Similarly, the bankers can get some credit for writing off the difference between the foreclosure judgment and the loan amount, which is called a deficiency judgment. How real that write down is depends on what the bank would have done without the settlement. Was it going to try to collect it? Traditionally no, because if the person was foreclosed they don’t usually have enough assets to be worth pursuing. But maybe the bankers would sell deficiency judgments to debt collectors for cents on the dollar, so perhaps they’re taking a tiny loss on each. How much money, really, is the bank “spending” by writing off deficiency judgments?
Here’s the kicker: even if every dollar involved was real money, and all the dollars were maxed out, it still doesn’t matter. From a fixing-the-housing-market perspective, the numbers are tiny. Homeowners are three-quarters of a trillion dollars underwater. Even if all of the inflated $40 billion was principal writedown, and it’s not, the housing market won’t notice.
From a righting-past-wrongs perspective, well, most of the money doesn’t go to that purpose, and what does is grotesquely inadequate. Consider what the deal offers people whose homes have already been taken from them. In essence, the deal has the bankers saying: ”Hey you there, look, we’re sorry we took your home. So here’s $1800. Now run along and give it to your new landlord, my Wall Street buddy.”

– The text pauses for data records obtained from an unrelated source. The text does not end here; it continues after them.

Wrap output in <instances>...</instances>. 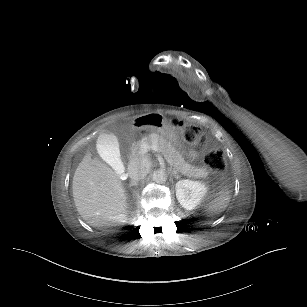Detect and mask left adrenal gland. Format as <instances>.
<instances>
[{
	"label": "left adrenal gland",
	"instance_id": "a2214340",
	"mask_svg": "<svg viewBox=\"0 0 307 307\" xmlns=\"http://www.w3.org/2000/svg\"><path fill=\"white\" fill-rule=\"evenodd\" d=\"M172 174L174 175V177H175L176 179H178V178H179V176H178V174H177V171H176V170L172 171Z\"/></svg>",
	"mask_w": 307,
	"mask_h": 307
}]
</instances>
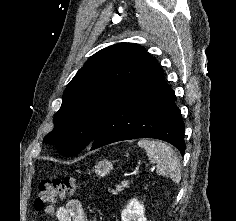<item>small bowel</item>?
I'll list each match as a JSON object with an SVG mask.
<instances>
[{"label": "small bowel", "mask_w": 236, "mask_h": 221, "mask_svg": "<svg viewBox=\"0 0 236 221\" xmlns=\"http://www.w3.org/2000/svg\"><path fill=\"white\" fill-rule=\"evenodd\" d=\"M45 213L49 217L47 221H52V219L58 221H96V216H87L79 199H70L66 204L59 207L48 206L45 208Z\"/></svg>", "instance_id": "1"}]
</instances>
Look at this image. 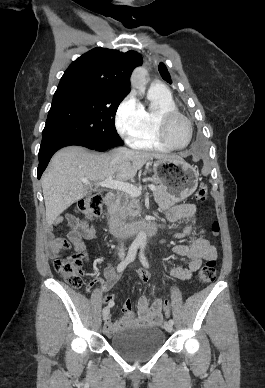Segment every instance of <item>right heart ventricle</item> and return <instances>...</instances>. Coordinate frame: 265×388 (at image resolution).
I'll list each match as a JSON object with an SVG mask.
<instances>
[{"label": "right heart ventricle", "instance_id": "e07e8e85", "mask_svg": "<svg viewBox=\"0 0 265 388\" xmlns=\"http://www.w3.org/2000/svg\"><path fill=\"white\" fill-rule=\"evenodd\" d=\"M146 97L149 98V107L143 108V128L132 140L134 147L139 149H148L155 151H167L169 148L163 144L156 132V118L163 109L174 108L176 105L169 91L160 89L159 91H147Z\"/></svg>", "mask_w": 265, "mask_h": 388}]
</instances>
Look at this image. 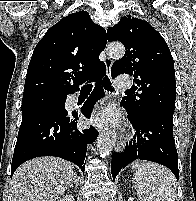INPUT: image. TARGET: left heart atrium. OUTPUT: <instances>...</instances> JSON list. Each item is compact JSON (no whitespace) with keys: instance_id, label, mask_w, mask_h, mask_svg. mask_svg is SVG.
Here are the masks:
<instances>
[{"instance_id":"left-heart-atrium-1","label":"left heart atrium","mask_w":196,"mask_h":201,"mask_svg":"<svg viewBox=\"0 0 196 201\" xmlns=\"http://www.w3.org/2000/svg\"><path fill=\"white\" fill-rule=\"evenodd\" d=\"M93 122L97 125L115 124L117 116L113 110L106 109L97 113L93 118Z\"/></svg>"}]
</instances>
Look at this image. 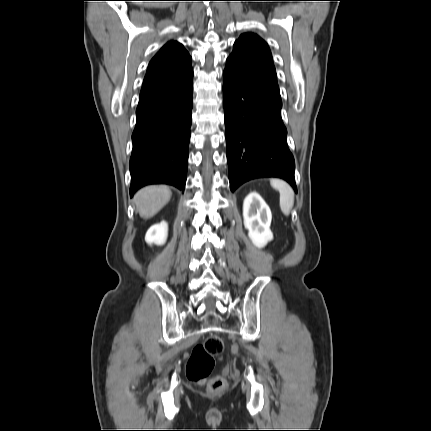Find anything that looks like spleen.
<instances>
[{"mask_svg":"<svg viewBox=\"0 0 431 431\" xmlns=\"http://www.w3.org/2000/svg\"><path fill=\"white\" fill-rule=\"evenodd\" d=\"M271 186L278 190L280 193V208L283 214L289 215L290 211L294 204V191L291 186L280 180V179H271Z\"/></svg>","mask_w":431,"mask_h":431,"instance_id":"obj_1","label":"spleen"}]
</instances>
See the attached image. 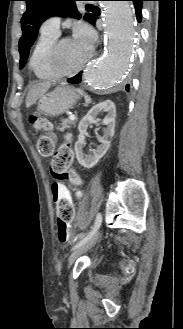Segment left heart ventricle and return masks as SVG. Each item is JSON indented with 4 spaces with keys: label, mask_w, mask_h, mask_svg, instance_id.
I'll list each match as a JSON object with an SVG mask.
<instances>
[{
    "label": "left heart ventricle",
    "mask_w": 183,
    "mask_h": 329,
    "mask_svg": "<svg viewBox=\"0 0 183 329\" xmlns=\"http://www.w3.org/2000/svg\"><path fill=\"white\" fill-rule=\"evenodd\" d=\"M89 51L78 46L73 39L66 40L61 47L59 69L68 71L81 65L88 57Z\"/></svg>",
    "instance_id": "b2bd125f"
}]
</instances>
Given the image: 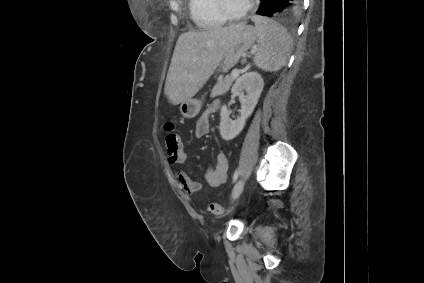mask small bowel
I'll list each match as a JSON object with an SVG mask.
<instances>
[{"instance_id": "1", "label": "small bowel", "mask_w": 424, "mask_h": 283, "mask_svg": "<svg viewBox=\"0 0 424 283\" xmlns=\"http://www.w3.org/2000/svg\"><path fill=\"white\" fill-rule=\"evenodd\" d=\"M220 107V102L218 100L213 101L209 106L205 109V111L198 118L195 126V135L200 138L205 136L209 132L210 124L209 118L211 114H213ZM167 155L170 164L178 165L183 164L186 160V155L184 152V148L182 146V150L178 153L170 154V147H167ZM172 157L174 160L172 161ZM228 169H229V161L228 156L225 152L220 151L216 155V161L214 165H211L207 168L205 173L206 183L210 187H218L224 184L227 181L228 177ZM176 179L183 190L189 194H195L201 189V184L192 179L188 173L184 170H178L176 172Z\"/></svg>"}]
</instances>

Worse, the cash only goes to 750,000 people, when some 3 million have been foreclosed and evicted in recent years. Also, how does $1800 square with what we know is the scale of the problem? It’s not like the government doesn’t know what’s going on. Foreclosure Secretary Shaun Donovan told Jon Stewart that the government’s investigation discovered that “as high as 60% of the foreclosures were being done wrong” (at 5:17).
The Second Cash Gift
When law enforcers do a proper deal with wrongdoers, the deal itself is enough incentive for compliance–otherwise more painful law enforcement follows. But this time, even with all the talk of a strict enforcement regime, the government thinks the banks need carrots as well as sticks to perform their obligations under the deal. Specifically, they think the banks need taxpayer dollars as an incentive to comply. I’m not kidding; the B.O.Bs get paid HAMP cash under the deal.
The administration likes to say that, hey, don’t worry, the bankers aren’t getting double credit; they can’t count the actual HAMP-compensated principal reduction dollars toward the credits the banks have to earn in the deal. But that misses the point. Saying that when the bank writes down $100, it gets HAMP cash for $20 and credit for $80, not credit for $100 doesn’t solve the problem. (I’m making up those numbers, but it conveys HUD’s point.)
The point is this: HAMP exists to give the banks an incentive to do principal modifications when arguably the banks don’t have an incentive to otherwise reduce modifications. But the principal modifications in this deal must be done to avoid law enforcement action; they already have a built in incentive.
Giving HAMP cash on top is unnecessary to incentivize the modifications, wastes taxpayer dollars and limits the effectiveness of HAMP outside the context of this deal. If HAMP incentives were excluded and the bankers wanted them, they’d do HAMP mods that didn’t count toward the deal, increasing the amount of principal reduction done.
And the salt rubbed in that wound? Well, JPMorgan Chase and Bank of America did such a lousy job honoring their HAMP commitments that the government has withheld some $80 million from each. But under this deal, Chase and BofA get all that money, and the right to collect HAMP payments again.
I can hear the bankers laughter echoing from behind their closed doors.